Understood. That makes sense. And with regards to, I guess the formulation side of things, are there any hurdles in place for you to initiate the Phase 2b in terms of having enough compound or in the – at a certain level of purity that you do require for Phase 2b where you gain outside of the U.S. jurisdiction, like is there any hurdles there, or are those ready to go?
All the requisite information that would be required, both on the quality and CMC package and as well as on the clinical side was included in our IND submission. And we will certainly be updating that as we progress. But everything is included in our IND submission that was ultimately cleared by FDA. So, we feel very confident and have the materials – that we will have the materials available and that we are able to progress on that study in Q2.
Awesome. And then just the one question regarding the – I know there is the LSD/trip-stopper Ketanserin. Is that something that you expect that anticipated readout on in the near-term or…
Studies such as that, we are containing that progress of that study. Studies such as that and the investigator-initiated studies that we conducted with our colleagues at University Hospital Basel are subject to their disclosure time lines and largely come out via publication. While we have looked at the data, they are not driven by our corporate readouts as a trial that we sponsor would be. We are anticipating a readout from that study this year, although the precise timing of that is going to be subject to publication time lines and release criteria of the university.
Understood. I understand, maybe some key industry events or conferences, things like that. So, we will look out for those?
Absolutely.
Awesome. Thank you.
Thanks Sepehr.
Thank you. This concludes the question-and-answer portion of the call. I will now turn the call back over to MindMed’s CEO, Rob Barrow, for closing comments. Mr. Barrow?

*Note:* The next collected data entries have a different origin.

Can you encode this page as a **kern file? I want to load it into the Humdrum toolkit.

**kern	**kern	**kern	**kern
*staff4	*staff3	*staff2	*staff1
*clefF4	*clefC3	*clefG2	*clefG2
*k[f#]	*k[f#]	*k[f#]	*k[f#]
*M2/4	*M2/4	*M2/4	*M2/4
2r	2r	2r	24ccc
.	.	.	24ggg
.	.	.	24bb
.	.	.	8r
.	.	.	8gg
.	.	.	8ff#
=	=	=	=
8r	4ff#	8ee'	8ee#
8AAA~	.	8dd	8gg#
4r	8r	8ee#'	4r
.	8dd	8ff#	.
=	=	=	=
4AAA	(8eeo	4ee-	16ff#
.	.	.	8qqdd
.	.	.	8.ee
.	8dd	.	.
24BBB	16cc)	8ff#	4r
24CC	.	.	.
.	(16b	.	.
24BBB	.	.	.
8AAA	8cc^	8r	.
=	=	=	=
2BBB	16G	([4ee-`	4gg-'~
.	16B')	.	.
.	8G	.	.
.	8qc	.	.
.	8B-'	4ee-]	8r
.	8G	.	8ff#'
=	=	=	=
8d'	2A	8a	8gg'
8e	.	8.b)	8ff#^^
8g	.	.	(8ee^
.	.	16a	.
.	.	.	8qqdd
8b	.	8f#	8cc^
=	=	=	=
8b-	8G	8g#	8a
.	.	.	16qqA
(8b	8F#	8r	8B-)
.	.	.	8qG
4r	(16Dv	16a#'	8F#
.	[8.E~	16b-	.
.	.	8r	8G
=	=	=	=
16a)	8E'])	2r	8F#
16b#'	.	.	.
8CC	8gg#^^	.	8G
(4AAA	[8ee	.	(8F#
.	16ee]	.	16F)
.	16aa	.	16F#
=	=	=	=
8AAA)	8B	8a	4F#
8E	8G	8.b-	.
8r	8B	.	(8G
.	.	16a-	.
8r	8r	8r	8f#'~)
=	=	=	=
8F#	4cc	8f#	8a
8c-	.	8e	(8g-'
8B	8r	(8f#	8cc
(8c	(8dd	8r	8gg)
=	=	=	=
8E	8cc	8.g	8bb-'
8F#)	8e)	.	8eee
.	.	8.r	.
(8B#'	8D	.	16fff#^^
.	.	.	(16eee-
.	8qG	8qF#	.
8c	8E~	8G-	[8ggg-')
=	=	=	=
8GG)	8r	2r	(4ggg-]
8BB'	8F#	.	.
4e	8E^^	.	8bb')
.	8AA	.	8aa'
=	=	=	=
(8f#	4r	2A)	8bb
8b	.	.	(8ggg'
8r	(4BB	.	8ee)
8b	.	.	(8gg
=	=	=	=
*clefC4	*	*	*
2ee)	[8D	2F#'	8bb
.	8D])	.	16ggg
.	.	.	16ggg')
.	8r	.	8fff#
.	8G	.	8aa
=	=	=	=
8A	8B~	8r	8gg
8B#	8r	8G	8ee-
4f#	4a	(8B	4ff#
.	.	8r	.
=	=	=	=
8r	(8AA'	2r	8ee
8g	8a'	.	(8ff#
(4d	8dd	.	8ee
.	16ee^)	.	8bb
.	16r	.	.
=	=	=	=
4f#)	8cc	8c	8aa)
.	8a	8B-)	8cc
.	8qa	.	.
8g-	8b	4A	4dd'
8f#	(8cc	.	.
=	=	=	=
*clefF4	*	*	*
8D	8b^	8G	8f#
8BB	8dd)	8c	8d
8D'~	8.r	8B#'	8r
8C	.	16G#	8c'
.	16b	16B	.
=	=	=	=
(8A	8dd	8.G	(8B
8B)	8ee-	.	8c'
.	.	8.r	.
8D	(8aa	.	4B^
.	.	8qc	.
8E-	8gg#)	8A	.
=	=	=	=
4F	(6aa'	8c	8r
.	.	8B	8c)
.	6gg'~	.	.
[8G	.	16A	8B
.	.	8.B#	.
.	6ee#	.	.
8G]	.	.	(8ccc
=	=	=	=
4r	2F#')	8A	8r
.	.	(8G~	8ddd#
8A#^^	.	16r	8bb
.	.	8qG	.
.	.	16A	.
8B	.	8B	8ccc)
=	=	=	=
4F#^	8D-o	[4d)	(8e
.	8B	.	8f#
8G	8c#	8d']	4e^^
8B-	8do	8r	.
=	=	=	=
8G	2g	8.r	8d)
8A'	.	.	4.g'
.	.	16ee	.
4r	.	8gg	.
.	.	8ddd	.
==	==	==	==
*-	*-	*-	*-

Thank you. And thank you, everyone, again, for being here this morning. Before we conclude, I would also like to thank our entire team at MindMed, our investors, our analysts and many people who have made this all possible and has been supportive along the way, including, in particular, our study participants and their families, and to the – a critically important time in the treatment of brain health disorders, and we are very excited to be a part of it. I would like to thank you, again, and look forward to reconnecting the future.
Ladies and gentlemen, thank you for your participation. This concludes today’s event. You may disconnect your lines or logoff the webcast and enjoy the rest of your day.